_Tarea_
Transcriba sin cambios el pasaje del texto sobre 'Playa Burbuja'. Empiece en las palabras "Ana Tudela y" y deténgase tras "la costa mediterránea.".

_Texto proporcionado_
* * *
Saber que, entre 1959 y 1991, se arrojaron al mar en Portmán 57 millones de toneladas de estériles mineros contaminados hasta cegar completamente la bahía de La Unión, dejó impactada a Ana Tudela. «Esta es una de las historias que más me han sorprendido, y sobre todo por el tiempo que se ha tardado en ponerle una solución, cuando fue una catástrofe infinitamente más importante que la del 'Prestige'. ¿Cómo se ha consentido este destrozo en una bahía que originalmente era tan bonita como La Concha de San Sebastián?», se pregunta la autora de 'Playa Burbuja'.

La Manga

De una ordenación racional al batiburrillo urbanístico

«Tomás Maestre transformó La Manga en un emblema del turismo español por la Iglesia, por la Justicia y por la gracia del caudillo». Así se resume en el libro el entramado de intereses que dejó vía libre al legendario inversor inmobiliario para concebir una elitista ciudad de vacaciones sobre una sucesión de dunas donde plantar cimientos que soportasen torres de veinte plantas era todo un desafío. «Construir allí, con temporales de arena frecuentes en un terreno movible y desértico era algo así como hacer el AVE a La Meca», aventura Tudela, que describe La Manga como una «sucesión de aberraciones». Por encargo de Maestre, el arquitecto barcelonés Antonio Bonet Castellana quiso trazar un urbanismo racional y humano en La Manga, con espacios libres entre construcciones en altura que dejasen 'respirar' a los edificios y evitasen el efecto pantalla. Pero los inmensos gastos imprevistos para afianzar el terreno y dotar de servicios e infraestructuras un territorio salvaje dieron al traste con sus buenas intenciones. De la planificación a la improvisación y el batiburrillo. «¿Qué me critican, que he hecho La Manga? Destruyendo culebras y alacranes. Pienso que no será un lugar tan inhóspito cuando viene tanta gente. A mí me preocupan los pájaros pero me preocupan más los niños que pasan hambre porque sus padres no tienen trabajo», se defendía Tomás Maestre en una entrevista a 'La Vanguardia' en 1986. Una fuente imprescindible para documentar este capítulo fue el libro 'Huellas en la arena: la singular historia de La Manga a través de su proceso urbanístico', del arquitecto e ingeniero Salvador García-Ayllón, director general de Transportes, Costas y Puertos del Gobierno regional hasta junio de 2017.

Mar Menor

Arruinar una «fiesta de la naturaleza»

Ana Tudela y Antonio Delgado también detuvieron su Triumph en el Mar Menor, donde asistieron con asombro al deterioro de una «fiesta de la naturaleza» y «orgullo de aguas transparentes». La sopa verde no se cocinó de repente, recuerdan los autores de 'Playa Burbuja', sino que fue «necesario empeñarse durante décadas en modificar el entorno. Hasta que la naturaleza hizo 'crac'».

'Playa Burbuja' (516 páginas) se puede comprar por 28,45€ en la web de Datadista.

«En Marbella o Portmán, todo el mundo miró para otro lado»

«Una de las mejores enseñanzas de este trabajo ha sido comprobar la excelente labor de la prensa regional», destaca Ana Tudela, que se ha sorprendido de cómo la información periodística, rigurosa y constante, en general ha servido de poco para frenar proyectos megalómanos que han degradado grandes áreas de la costa mediterránea.
* * *
_Registros de datos_
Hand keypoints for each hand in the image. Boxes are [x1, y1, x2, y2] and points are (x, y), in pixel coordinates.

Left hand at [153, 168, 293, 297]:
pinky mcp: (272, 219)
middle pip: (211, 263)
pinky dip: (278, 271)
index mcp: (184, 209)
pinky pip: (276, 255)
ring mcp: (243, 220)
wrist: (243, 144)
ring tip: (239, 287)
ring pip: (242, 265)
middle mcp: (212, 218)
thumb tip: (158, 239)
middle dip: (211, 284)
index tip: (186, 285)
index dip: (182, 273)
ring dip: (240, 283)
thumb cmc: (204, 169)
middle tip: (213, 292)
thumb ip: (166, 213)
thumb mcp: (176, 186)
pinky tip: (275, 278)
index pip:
* * *
_Solución_
Ana Tudela y Antonio Delgado también detuvieron su Triumph en el Mar Menor, donde asistieron con asombro al deterioro de una «fiesta de la naturaleza» y «orgullo de aguas transparentes». La sopa verde no se cocinó de repente, recuerdan los autores de 'Playa Burbuja', sino que fue «necesario empeñarse durante décadas en modificar el entorno. Hasta que la naturaleza hizo 'crac'».

'Playa Burbuja' (516 páginas) se puede comprar por 28,45€ en la web de Datadista.

«En Marbella o Portmán, todo el mundo miró para otro lado»

«Una de las mejores enseñanzas de este trabajo ha sido comprobar la excelente labor de la prensa regional», destaca Ana Tudela, que se ha sorprendido de cómo la información periodística, rigurosa y constante, en general ha servido de poco para frenar proyectos megalómanos que han degradado grandes áreas de la costa mediterránea.